§ **EXERCISE OBJECTIVE**
Can you quote, word for word, the lines of the material starting at the line containing "Lackus(M./ADHD/cheesemaker/buckteeth)" and ending at the line containing "Aboloft(M./Proud/swordsmith/ Square jaw)", both of those lines included?

§ **DATASET**
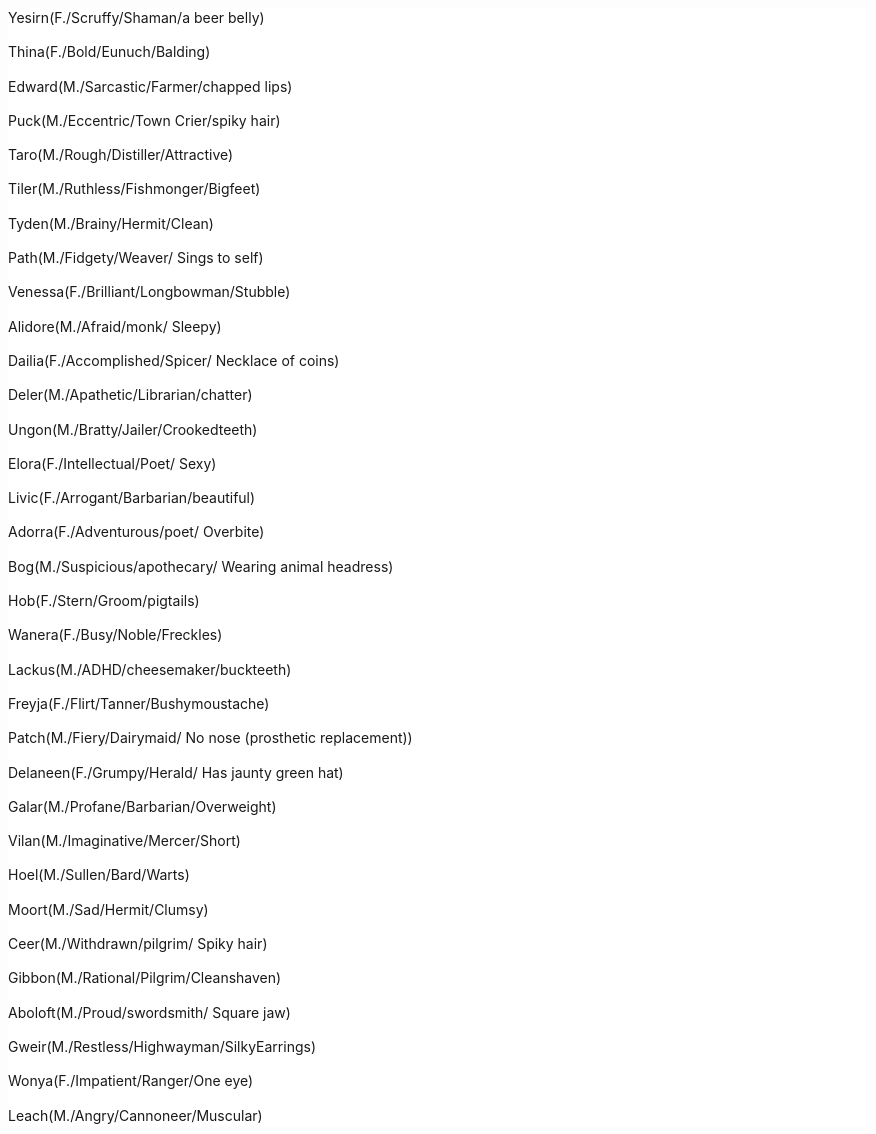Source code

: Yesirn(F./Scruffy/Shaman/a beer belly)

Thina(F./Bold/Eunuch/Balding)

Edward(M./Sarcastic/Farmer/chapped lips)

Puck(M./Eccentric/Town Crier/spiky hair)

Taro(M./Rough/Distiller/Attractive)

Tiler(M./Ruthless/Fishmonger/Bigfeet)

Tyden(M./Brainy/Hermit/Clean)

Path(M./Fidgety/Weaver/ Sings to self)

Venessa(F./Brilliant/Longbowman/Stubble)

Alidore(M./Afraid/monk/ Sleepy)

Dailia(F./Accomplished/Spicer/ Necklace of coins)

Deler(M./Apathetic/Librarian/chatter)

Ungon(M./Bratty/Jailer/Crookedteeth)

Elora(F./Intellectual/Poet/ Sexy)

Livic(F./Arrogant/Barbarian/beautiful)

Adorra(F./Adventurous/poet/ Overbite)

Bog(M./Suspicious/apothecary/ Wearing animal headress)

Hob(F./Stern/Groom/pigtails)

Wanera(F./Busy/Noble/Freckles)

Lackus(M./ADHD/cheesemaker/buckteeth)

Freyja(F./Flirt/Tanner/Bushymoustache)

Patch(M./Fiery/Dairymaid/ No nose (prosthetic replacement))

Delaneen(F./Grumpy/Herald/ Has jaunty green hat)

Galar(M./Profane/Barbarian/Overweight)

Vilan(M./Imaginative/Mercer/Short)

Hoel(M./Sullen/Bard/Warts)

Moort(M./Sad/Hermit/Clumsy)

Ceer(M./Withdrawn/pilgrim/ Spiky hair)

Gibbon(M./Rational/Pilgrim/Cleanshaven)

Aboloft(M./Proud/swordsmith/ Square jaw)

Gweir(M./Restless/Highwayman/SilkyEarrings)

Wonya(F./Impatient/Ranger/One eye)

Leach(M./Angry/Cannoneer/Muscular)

---

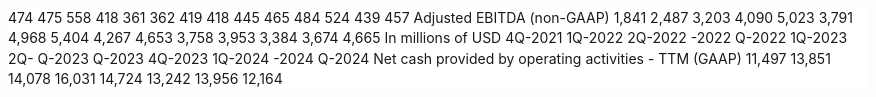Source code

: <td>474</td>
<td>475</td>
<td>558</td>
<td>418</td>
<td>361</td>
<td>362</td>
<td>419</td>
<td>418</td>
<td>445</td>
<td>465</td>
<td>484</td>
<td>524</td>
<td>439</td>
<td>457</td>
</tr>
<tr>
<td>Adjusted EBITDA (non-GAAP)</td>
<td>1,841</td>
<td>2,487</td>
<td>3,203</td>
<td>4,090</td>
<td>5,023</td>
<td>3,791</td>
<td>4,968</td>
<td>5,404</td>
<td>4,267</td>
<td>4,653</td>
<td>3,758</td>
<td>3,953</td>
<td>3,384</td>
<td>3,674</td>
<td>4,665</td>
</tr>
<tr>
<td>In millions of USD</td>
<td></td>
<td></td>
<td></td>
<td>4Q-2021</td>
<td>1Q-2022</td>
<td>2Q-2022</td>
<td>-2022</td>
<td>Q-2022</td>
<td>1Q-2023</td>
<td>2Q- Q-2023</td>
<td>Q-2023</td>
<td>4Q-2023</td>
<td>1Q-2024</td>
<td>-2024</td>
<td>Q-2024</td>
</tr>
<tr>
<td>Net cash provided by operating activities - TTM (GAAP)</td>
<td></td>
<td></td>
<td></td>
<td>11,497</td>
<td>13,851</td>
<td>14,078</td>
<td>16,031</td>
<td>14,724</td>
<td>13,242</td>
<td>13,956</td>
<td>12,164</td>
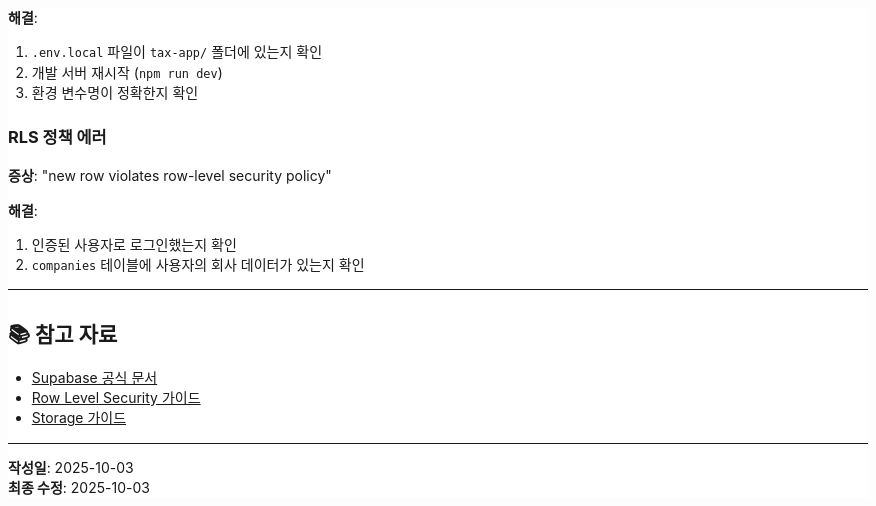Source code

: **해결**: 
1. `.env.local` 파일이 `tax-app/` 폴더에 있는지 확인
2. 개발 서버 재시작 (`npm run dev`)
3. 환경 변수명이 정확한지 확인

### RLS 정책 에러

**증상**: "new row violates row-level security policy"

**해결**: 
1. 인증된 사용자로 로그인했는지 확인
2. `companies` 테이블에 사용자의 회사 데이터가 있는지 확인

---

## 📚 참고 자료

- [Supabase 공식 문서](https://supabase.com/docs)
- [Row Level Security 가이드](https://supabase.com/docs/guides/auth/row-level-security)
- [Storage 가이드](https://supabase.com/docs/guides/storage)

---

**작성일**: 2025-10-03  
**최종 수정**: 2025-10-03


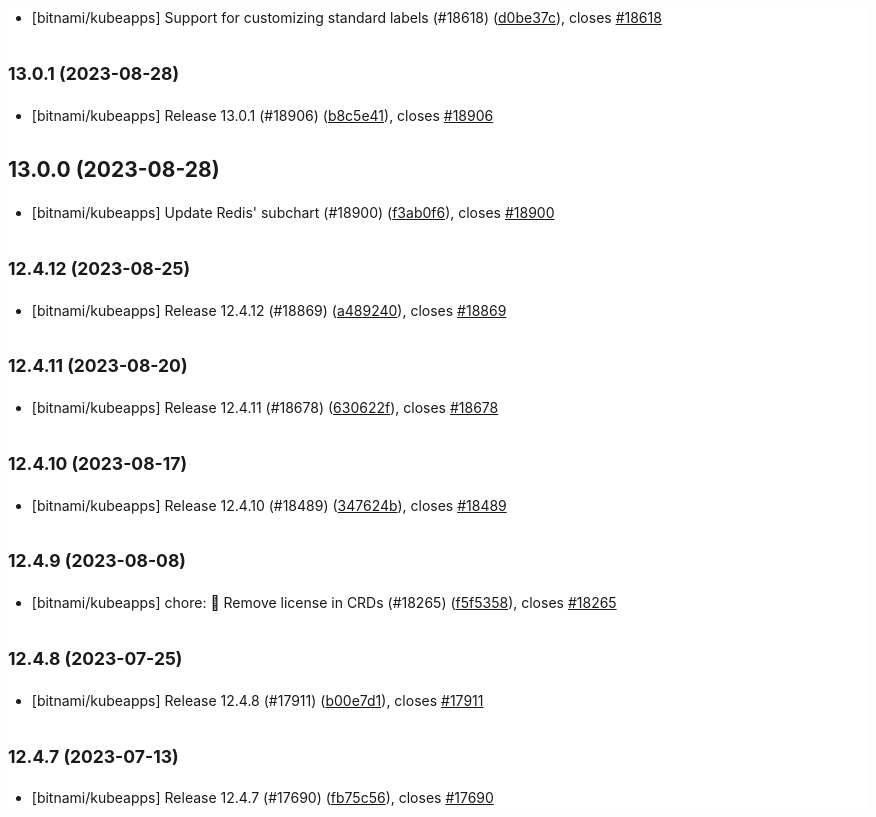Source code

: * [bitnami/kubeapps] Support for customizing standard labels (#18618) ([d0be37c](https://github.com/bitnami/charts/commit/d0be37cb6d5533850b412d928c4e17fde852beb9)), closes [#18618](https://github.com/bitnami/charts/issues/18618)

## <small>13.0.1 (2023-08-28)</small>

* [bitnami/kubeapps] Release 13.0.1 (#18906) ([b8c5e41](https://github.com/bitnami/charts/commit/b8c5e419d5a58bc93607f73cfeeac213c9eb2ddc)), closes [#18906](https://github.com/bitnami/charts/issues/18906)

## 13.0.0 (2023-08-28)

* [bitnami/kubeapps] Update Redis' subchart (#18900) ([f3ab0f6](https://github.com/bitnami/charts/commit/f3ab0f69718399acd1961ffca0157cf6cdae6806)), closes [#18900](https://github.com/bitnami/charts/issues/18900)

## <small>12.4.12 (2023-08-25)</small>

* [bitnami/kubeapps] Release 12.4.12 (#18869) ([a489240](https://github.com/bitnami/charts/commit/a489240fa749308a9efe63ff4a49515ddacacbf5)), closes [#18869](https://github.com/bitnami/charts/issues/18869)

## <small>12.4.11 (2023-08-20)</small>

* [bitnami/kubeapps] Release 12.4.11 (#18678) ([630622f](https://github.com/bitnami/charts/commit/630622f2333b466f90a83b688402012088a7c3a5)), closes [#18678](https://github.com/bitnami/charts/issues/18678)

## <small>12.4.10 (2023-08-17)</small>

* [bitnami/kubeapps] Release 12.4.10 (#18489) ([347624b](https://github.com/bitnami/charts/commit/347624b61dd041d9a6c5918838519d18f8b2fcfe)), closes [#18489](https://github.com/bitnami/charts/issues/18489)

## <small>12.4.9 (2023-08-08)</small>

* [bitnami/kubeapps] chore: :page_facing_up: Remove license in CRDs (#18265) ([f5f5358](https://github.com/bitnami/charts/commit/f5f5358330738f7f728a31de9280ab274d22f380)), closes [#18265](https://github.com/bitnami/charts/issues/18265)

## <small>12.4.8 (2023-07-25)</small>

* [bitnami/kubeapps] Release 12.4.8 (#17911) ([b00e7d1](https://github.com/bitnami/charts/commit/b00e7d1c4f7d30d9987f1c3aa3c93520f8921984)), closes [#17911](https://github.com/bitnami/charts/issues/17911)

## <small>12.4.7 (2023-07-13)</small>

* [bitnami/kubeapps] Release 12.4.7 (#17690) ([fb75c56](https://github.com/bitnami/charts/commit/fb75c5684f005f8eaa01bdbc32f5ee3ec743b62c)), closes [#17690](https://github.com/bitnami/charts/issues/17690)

§ **REPLY TO THE EXERCISE**
Lackus(M./ADHD/cheesemaker/buckteeth)

Freyja(F./Flirt/Tanner/Bushymoustache)

Patch(M./Fiery/Dairymaid/ No nose (prosthetic replacement))

Delaneen(F./Grumpy/Herald/ Has jaunty green hat)

Galar(M./Profane/Barbarian/Overweight)

Vilan(M./Imaginative/Mercer/Short)

Hoel(M./Sullen/Bard/Warts)

Moort(M./Sad/Hermit/Clumsy)

Ceer(M./Withdrawn/pilgrim/ Spiky hair)

Gibbon(M./Rational/Pilgrim/Cleanshaven)

Aboloft(M./Proud/swordsmith/ Square jaw)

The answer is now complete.